→ **TASKS AND EXERCISES**:
**A.** In the reflection on healing from abuse, list what the scientist did to each of the three jars of rice and water.
**B.** Rewrite the reflection on healing from abuse from "The hardest days" to "up like zombies.", putting "ghosts" in place of "zombies".
**C.** In the reflection on healing from abuse, what does the writer do in order to acknowledge the mold without hate?

→ **PAGE EXCERPT**:
########################################

To love… and to mold

The hardest days of healing, are when you feel as though you are slipping backwards. You wake up with those negative thoughts and feelings in your head. 
When you were doing so well, feeling empowered and strong, these momentary slides backwards into your victim mentality suffocate your spirit. And you almost feel like you’re back in the abuse all over again. 
On these days, I initially repress and suppress, ignoring the whispers of self doubt and self loathing. This works initially, but eventually those negative thoughts will get louder and more pressing, and that’s when the explosive triggers begin to happen. Negative thoughts and feelings start coming up like zombies.

For a year and a half this was my life. I was in complete denial of how bad the abuse was and how it had wreaked havoc on who I was as a human being. I was determined to rise from the ashes, and be the survivor that would be strong and powerful. Yet I couldn’t keep momentum, I couldn’t keep those memories and hateful moments buried. And neither could my children. 
It affected us at a deep cellular level. I remember I once I saw an experiment done on water and rice. This scientist had three jars of rice and water. One he showered with love, and praising thoughts. The second one he ignored completely. The third he said hateful things and focused negativity on it. He did this for weeks and he found that the rice that had love sent love too never showed signs of molding. The jar of ignored rice just started showing signs of mold. The third jar he sent hate towards was completely full of mold. When I saw this experiment, I wept for an hour. All I could keep thinking was that I was that moldy jar of rice.

Sometimes I still feel like my cells and my blood are over run with a mold I cannot quite quiet. Ignoring the mold and pushing it away and into the shadows only perpetuated its growth. I had to figure out a way to acknowledge its existence without hate. And that’s why I paint and write poems. I expelled the hate and sadness that I feel within me onto the world in a safe and creative way. A way can accept and rejoice in. Even if I am not entirely happy with my work (persfectionist) having worked towards something… anything.. gives me small slivers of hope that keep the mold at bay.

########################################

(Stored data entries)
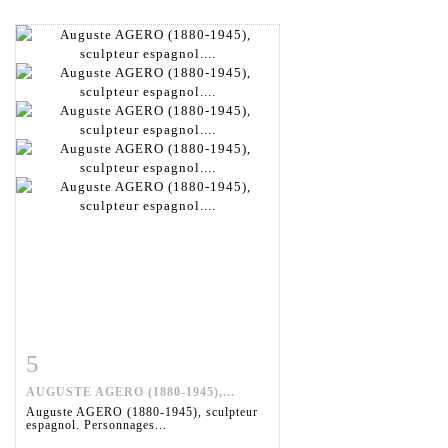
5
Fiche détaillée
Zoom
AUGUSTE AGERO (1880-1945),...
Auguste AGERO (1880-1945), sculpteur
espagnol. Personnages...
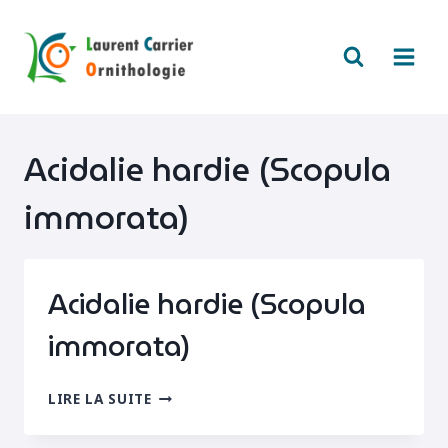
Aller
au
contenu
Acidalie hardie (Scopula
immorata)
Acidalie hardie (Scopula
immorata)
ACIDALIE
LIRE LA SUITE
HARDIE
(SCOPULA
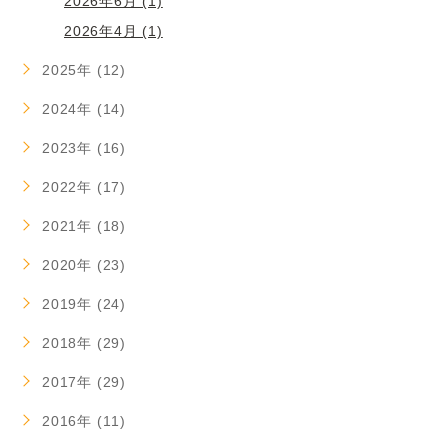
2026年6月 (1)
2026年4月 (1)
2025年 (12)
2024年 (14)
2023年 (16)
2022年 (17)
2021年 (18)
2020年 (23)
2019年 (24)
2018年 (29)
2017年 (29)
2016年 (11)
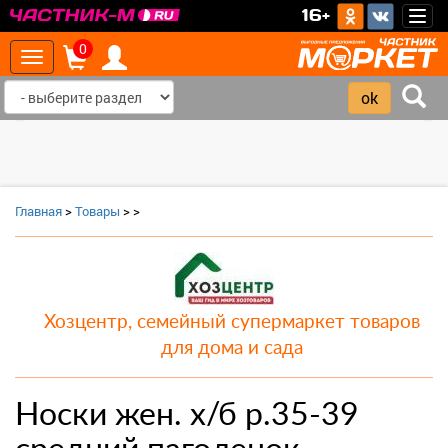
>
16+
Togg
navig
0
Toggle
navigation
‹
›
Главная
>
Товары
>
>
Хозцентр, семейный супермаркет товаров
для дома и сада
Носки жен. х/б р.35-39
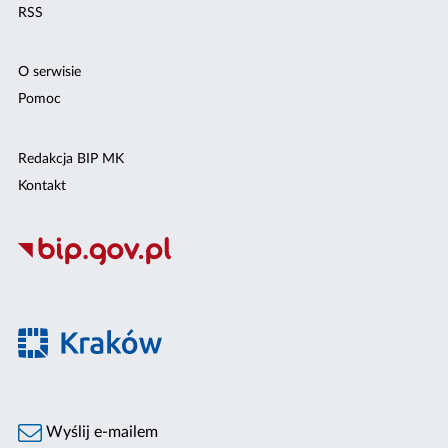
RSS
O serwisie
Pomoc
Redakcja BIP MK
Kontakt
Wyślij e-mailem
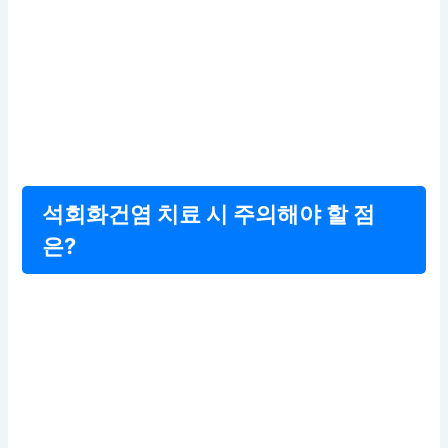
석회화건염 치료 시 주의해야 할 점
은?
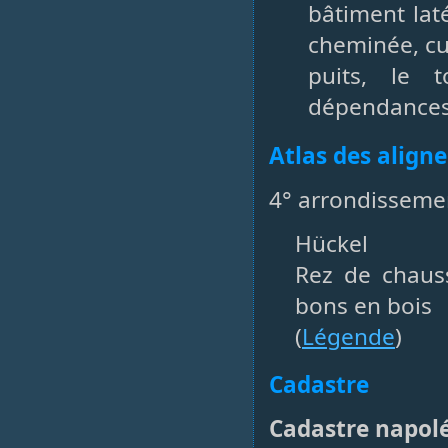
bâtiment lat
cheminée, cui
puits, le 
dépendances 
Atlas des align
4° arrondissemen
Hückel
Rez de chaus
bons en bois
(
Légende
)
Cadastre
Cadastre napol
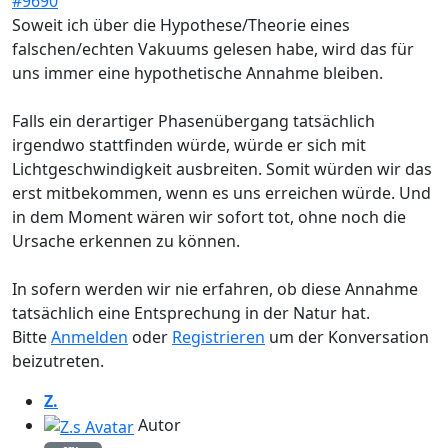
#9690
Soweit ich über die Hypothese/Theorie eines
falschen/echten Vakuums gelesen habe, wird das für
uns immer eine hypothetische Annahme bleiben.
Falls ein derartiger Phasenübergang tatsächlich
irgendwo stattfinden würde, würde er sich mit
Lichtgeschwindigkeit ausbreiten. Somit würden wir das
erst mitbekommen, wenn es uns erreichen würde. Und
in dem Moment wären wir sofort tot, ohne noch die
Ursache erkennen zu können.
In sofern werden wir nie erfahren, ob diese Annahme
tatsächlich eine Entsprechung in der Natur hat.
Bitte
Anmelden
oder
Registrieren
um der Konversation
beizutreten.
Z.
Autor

########################################

→ **OUTPUTS FOR THE TASKS**:
**A.**
- He showered the first with love and praising thoughts.
- He ignored the second completely.
- He said hateful things to the third and focused negativity on it.

**B.**
The hardest days of healing, are when you feel as though you are slipping backwards. You wake up with those negative thoughts and feelings in your head. 
When you were doing so well, feeling empowered and strong, these momentary slides backwards into your victim mentality suffocate your spirit. And you almost feel like you’re back in the abuse all over again. 
On these days, I initially repress and suppress, ignoring the whispers of self doubt and self loathing. This works initially, but eventually those negative thoughts will get louder and more pressing, and that’s when the explosive triggers begin to happen. Negative thoughts and feelings start coming up like ghosts.

**C.** The writer paints and writes poems.